À nos maisons

Illustration: Marin Blanc

Quand j’ai emménagé dans la maison que j’habite, dans un quartier autrefois ouvrier d’une petite ville d’Ontario, qui s’est embourgeoisé et est désormais devenu inabordable pour à peu près n’importe qui n’étant pas prof d’université, dentiste ou médecin, ma propriétaire m’a fait visiter le grenier. On y accède par une trappe au plafond. Elle m’a dit que lorsqu’elle avait acquis la maison — « it was good people who had it before, don’t worry » —, elle était remplie à ras bord d’objets. Elle avait mis une petite annonce sur Craigslist pour que les gens viennent ramasser gratuitement ce dont ils voulaient bien. Elle s’était ainsi départie de tout, sauf d’une boîte, dans le fond du grenier, remplie de photos des gens qui avaient habité la demeure au fil des années. Je n’ai jamais osé l’ouvrir, par superstition d’aller agiter des fantômes qui me laissent pourtant habiter leur espace sans trop me jouer des tours.
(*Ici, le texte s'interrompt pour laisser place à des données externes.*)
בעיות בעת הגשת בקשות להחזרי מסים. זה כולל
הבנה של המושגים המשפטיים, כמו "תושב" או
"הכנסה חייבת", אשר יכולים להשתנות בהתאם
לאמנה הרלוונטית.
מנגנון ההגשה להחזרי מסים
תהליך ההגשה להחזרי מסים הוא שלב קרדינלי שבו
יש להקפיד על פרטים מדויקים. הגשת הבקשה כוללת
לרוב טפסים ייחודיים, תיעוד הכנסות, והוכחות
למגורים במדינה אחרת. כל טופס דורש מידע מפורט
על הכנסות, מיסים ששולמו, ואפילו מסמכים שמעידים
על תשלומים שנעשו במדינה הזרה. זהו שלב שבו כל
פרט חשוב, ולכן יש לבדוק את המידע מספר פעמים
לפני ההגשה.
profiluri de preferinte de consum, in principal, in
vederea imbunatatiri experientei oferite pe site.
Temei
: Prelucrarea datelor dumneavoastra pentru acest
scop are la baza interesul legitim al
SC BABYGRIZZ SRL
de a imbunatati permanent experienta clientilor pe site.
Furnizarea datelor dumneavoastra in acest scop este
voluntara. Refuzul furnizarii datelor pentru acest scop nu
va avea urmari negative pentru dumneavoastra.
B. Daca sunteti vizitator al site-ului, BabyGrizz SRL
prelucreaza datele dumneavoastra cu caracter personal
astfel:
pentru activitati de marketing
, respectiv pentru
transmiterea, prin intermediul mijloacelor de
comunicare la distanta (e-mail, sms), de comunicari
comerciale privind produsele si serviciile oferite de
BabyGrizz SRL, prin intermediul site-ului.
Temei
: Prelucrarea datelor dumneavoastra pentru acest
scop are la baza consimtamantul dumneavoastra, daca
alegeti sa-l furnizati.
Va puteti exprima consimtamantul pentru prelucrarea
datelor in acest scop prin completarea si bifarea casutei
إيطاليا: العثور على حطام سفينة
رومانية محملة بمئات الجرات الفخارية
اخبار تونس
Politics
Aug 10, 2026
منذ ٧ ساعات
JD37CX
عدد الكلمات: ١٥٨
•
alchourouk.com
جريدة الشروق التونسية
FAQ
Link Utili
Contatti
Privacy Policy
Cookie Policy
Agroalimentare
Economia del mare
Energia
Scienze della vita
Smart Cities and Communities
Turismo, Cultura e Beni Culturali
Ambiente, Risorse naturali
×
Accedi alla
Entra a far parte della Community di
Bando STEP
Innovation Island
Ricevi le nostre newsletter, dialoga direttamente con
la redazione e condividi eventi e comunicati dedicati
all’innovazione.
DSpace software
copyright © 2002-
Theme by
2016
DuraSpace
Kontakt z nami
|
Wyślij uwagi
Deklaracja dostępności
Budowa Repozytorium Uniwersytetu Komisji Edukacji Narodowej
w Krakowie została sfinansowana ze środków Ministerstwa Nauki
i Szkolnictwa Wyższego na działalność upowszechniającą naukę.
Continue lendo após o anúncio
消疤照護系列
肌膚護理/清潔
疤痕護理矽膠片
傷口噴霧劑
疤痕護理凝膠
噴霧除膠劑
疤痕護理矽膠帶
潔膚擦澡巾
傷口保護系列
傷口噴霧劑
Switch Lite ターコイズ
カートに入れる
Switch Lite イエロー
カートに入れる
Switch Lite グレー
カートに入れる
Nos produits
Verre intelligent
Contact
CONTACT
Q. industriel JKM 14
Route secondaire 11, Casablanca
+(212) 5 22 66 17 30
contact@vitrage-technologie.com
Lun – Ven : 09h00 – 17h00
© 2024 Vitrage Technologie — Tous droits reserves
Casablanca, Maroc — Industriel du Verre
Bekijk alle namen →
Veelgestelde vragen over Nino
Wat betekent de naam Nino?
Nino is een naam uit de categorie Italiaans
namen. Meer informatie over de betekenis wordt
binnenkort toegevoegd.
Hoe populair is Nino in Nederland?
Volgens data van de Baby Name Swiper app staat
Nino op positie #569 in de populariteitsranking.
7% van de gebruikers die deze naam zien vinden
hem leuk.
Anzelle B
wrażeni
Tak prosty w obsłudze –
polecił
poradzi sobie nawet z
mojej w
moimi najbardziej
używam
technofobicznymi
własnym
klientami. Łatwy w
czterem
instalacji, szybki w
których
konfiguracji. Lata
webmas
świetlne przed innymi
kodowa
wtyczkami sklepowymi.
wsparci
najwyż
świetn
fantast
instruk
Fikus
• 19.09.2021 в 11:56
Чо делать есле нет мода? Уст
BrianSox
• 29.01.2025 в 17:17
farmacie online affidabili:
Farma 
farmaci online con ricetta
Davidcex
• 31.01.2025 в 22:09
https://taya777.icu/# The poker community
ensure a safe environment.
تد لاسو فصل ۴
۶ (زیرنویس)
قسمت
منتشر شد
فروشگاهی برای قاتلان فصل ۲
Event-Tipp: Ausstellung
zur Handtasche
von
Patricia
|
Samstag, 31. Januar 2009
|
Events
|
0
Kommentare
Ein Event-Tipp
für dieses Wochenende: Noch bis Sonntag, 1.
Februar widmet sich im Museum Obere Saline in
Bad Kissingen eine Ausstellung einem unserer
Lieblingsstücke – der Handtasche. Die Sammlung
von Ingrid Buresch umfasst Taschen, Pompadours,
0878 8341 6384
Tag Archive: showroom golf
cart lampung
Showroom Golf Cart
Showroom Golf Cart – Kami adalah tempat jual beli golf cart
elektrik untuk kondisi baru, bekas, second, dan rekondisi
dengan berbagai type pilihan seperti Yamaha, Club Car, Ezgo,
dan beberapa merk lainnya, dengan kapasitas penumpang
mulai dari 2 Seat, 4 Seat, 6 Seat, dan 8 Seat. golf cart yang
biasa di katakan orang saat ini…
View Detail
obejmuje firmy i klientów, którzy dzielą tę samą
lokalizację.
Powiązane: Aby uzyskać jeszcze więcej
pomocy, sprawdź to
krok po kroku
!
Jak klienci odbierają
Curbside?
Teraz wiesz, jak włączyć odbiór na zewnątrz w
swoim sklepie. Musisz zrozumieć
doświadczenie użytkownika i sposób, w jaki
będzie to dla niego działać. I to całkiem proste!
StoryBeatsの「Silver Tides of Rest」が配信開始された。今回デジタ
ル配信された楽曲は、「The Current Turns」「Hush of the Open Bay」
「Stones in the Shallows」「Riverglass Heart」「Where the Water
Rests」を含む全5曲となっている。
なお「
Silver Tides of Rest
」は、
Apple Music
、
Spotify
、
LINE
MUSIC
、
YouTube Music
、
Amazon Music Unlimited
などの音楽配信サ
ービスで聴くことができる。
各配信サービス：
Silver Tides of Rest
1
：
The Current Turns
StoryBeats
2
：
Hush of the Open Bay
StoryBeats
Vivre dans cet endroit chargé d’histoires qui m’échappent me donne parfois l’impression que la texture de l’air y est plus dense qu’ailleurs.

Cette anecdote m’est revenue en tête lorsque je suis allée visiter, il y a quelques semaines, une exposition extraordinaire, Dis/Mantle, à Toronto, où vit ma partenaire. C’est elle qui en avait planifié la surprise, connaissant mon goût pour les lieux, ce qu’ils portent, leurs secrets. La Spadina House est un musée d’histoire, un manoir victorien aux tapisseries décadentes, rempli de dorures, de meubles lourds en bois précieux. Ces jours-ci, c’est bien plus qu’un endroit où on admire la richesse des lieux. Dans les années 1870, une femme du nom de Louisa Pipkin y travaillait comme blanchisseuse. Elle lavait les vêtements de la famille nantie qui y habitait alors, les Austin, qui avaient fondé la banque Dominion. Femme noire, elle avait fui l’esclavage aux États-Unis pour une vie libre au Canada. Peu de traces existent de la vie de Pipkin. Pour cette exposition, sous la direction de l’artiste Gordon Shadrach, on s’est posé la question suivante : comment réorganiser l’espace pour imaginer un lieu où Louisa Pipkin serait non plus servante, mais maîtresse des lieux ?

Certains portraits sont ainsi recouverts d’un drap pour qu’on ne voie plus les visages des maîtres véritables. D’autres, où Louisa Pipkin porte des vêtements fastueux et non plus des habits modestes, ont été réalisés. Sur la table de la salle à manger trônent les oeuvres sublimes de Sharon Norwood, où dans des assiettes de porcelaine courent des dessins de cheveux frisés, de même que des sculptures immenses qui prennent la forme de mèches de cheveux de personnes noires. Ailleurs, Alessandra de Oliveira a transformé une pièce complète en pharmacie de remèdes conçus selon des savoirs ancestraux d’origine africaine. À d’autres moments, des performances de musique par des artistes afrodescendants et des repas concoctés par des chefs noirs de la ville ont aussi contribué à animer l’espace. Au moins une dizaine d’artistes ont ainsi participé à cette exposition innovante, poétique, politique, dont je vais me souvenir longtemps.

Bientôt, j’irai fouiller dans cette fameuse boîte dans mon grenier. Peut-être en apprendrais-je plus sur les gens à qui appartenait cette maison, qui, si j’en crois l’histoire du quartier, étaient sans doute beaucoup moins scolarisés que moi. Assurément blancs. Qu’est-ce que ça signifie, qu’une femme métisse québécoise francophone, transfuge de classe, habite dans la maison d’ouvriers blancs anglophones ? Comment se superposent les récits ? Dans ces tricotages, ces juxtapositions, beaucoup de choses se cachent, s’immiscent, créent pour moi le zeste même de l’existence. Je n’écarte pas l’idée d’encadrer une des photos de ces gens, et de l’exposer chez moi.